REQUIRED ACTION => If a line in the entries below includes the string "lines", copy it out.

********

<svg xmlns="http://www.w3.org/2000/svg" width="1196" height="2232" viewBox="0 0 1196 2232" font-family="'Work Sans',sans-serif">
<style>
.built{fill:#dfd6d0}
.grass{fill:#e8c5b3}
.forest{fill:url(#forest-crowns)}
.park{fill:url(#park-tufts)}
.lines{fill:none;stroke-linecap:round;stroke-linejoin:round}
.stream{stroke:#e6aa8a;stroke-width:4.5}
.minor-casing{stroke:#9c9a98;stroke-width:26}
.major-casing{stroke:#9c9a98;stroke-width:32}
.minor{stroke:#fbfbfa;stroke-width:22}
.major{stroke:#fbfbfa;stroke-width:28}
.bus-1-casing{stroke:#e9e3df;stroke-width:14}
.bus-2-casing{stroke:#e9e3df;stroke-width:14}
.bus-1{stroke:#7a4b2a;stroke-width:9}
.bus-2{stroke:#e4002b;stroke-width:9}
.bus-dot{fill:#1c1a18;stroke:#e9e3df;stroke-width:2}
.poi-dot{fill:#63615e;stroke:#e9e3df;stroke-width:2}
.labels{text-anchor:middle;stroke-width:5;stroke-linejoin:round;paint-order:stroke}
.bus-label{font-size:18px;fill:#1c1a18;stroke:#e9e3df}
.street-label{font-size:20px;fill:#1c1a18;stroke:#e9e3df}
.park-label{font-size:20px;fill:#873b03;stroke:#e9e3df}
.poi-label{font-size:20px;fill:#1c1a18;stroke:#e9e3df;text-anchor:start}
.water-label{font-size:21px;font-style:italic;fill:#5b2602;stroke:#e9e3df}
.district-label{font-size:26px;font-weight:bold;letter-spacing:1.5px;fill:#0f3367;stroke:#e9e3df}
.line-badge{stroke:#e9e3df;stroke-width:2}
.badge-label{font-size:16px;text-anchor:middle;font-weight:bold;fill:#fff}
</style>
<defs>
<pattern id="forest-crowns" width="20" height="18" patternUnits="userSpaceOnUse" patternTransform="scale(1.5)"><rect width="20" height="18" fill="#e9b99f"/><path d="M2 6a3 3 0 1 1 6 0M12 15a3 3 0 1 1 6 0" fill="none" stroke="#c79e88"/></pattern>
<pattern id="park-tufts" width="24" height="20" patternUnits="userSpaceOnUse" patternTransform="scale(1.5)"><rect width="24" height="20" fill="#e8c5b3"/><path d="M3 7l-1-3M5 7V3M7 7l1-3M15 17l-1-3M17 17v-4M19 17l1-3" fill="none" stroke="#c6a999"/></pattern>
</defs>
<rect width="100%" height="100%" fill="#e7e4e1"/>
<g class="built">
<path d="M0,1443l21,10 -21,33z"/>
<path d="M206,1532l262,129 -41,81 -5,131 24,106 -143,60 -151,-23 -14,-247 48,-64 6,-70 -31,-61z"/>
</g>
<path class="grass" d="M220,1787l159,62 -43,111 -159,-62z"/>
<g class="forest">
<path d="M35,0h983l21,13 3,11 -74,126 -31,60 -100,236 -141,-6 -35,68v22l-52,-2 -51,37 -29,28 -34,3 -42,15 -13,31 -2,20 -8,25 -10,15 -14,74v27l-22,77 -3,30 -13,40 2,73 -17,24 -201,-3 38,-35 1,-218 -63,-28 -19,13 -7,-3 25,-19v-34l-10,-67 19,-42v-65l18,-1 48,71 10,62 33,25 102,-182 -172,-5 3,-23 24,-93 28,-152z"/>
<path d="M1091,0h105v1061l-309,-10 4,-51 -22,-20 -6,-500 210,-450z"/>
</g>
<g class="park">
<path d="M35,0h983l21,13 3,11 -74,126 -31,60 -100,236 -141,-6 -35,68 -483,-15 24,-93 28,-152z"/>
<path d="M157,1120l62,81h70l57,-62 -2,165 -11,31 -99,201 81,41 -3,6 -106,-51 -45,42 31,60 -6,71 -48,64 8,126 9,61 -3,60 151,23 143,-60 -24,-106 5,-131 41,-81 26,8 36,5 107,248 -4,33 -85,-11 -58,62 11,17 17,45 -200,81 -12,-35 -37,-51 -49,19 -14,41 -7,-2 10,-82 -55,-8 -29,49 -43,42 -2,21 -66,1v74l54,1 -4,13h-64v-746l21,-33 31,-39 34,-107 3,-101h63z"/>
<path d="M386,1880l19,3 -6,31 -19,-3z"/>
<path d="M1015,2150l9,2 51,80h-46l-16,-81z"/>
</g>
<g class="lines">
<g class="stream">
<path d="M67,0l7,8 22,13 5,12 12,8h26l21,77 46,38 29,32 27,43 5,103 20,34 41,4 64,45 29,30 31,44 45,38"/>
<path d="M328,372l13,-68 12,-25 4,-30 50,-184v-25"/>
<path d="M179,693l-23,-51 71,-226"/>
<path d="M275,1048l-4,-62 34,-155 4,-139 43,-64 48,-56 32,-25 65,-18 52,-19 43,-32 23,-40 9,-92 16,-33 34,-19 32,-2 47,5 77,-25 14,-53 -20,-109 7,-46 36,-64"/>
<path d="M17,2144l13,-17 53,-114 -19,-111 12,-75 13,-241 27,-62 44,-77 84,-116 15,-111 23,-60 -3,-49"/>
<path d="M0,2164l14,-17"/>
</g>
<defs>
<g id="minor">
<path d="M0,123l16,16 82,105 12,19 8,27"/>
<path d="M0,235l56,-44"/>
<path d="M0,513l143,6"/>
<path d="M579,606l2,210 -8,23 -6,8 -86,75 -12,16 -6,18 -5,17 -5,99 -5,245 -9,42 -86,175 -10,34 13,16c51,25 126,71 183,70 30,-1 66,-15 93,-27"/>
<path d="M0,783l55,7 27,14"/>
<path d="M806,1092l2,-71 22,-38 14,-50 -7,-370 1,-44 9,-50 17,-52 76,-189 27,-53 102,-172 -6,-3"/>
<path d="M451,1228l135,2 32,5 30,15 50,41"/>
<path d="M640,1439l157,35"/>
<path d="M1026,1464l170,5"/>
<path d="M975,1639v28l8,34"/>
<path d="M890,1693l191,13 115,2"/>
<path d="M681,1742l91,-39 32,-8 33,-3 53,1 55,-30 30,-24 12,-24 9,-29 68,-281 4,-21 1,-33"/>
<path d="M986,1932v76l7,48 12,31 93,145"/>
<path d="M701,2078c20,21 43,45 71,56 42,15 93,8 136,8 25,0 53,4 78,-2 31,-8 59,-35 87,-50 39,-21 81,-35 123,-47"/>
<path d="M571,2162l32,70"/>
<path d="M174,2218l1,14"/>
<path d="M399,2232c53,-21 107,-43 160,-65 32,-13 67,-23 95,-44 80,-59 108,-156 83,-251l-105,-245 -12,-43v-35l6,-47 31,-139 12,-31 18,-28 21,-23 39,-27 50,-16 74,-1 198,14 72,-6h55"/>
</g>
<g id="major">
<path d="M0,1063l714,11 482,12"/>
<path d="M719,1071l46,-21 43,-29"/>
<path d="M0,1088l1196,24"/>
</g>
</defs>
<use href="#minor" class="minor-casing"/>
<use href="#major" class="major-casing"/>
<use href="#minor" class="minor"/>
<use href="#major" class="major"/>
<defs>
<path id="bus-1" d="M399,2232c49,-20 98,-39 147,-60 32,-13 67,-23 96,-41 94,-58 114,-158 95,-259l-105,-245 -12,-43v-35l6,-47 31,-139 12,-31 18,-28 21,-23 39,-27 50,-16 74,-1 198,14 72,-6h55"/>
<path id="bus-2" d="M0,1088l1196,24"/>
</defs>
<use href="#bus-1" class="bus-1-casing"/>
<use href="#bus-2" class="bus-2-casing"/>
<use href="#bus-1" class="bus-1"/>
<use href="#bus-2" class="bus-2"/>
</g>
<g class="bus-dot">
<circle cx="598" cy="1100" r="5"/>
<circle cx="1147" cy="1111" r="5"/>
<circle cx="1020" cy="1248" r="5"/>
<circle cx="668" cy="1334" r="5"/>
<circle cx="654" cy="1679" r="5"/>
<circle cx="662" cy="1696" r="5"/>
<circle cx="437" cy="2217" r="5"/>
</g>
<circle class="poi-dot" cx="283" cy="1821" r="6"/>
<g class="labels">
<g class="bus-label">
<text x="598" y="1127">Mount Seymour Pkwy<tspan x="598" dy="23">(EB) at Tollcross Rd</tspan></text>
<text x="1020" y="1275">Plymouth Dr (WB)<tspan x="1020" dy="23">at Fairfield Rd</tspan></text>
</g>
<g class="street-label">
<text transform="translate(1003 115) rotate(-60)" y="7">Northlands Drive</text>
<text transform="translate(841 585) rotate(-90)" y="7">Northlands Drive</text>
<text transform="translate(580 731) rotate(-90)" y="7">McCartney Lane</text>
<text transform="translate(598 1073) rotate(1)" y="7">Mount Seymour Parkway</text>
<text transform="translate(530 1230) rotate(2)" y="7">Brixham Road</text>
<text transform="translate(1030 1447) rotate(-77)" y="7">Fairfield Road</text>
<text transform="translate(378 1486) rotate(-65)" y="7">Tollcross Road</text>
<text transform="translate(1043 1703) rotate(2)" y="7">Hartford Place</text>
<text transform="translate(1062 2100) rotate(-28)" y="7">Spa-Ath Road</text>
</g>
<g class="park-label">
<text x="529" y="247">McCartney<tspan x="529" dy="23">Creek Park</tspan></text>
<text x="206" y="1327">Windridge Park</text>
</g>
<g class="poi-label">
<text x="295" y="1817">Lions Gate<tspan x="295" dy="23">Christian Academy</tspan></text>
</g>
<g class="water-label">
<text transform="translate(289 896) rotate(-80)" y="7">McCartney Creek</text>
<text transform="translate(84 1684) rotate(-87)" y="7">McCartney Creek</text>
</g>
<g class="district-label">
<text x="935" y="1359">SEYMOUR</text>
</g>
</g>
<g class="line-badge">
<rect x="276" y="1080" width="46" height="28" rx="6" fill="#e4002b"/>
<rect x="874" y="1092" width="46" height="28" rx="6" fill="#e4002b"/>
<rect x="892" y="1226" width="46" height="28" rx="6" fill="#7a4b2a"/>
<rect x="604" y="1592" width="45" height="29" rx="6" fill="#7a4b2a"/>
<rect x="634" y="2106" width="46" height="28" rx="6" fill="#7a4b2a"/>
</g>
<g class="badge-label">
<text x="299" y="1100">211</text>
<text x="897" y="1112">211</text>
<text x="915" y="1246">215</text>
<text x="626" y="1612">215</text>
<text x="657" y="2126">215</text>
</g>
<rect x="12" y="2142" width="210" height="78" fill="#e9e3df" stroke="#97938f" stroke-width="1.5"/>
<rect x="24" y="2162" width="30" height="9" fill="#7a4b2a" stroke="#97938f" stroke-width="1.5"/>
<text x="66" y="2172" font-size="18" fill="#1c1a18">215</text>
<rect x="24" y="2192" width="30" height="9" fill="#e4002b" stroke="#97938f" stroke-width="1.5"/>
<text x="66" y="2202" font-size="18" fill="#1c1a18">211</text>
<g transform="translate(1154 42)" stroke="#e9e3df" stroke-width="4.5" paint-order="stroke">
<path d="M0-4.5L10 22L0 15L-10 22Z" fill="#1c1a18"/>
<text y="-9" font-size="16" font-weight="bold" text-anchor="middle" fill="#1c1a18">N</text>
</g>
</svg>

********

SOLUTION FOR THIS TASK =>
.lines{fill:none;stroke-linecap:round;stroke-linejoin:round}
<g class="lines">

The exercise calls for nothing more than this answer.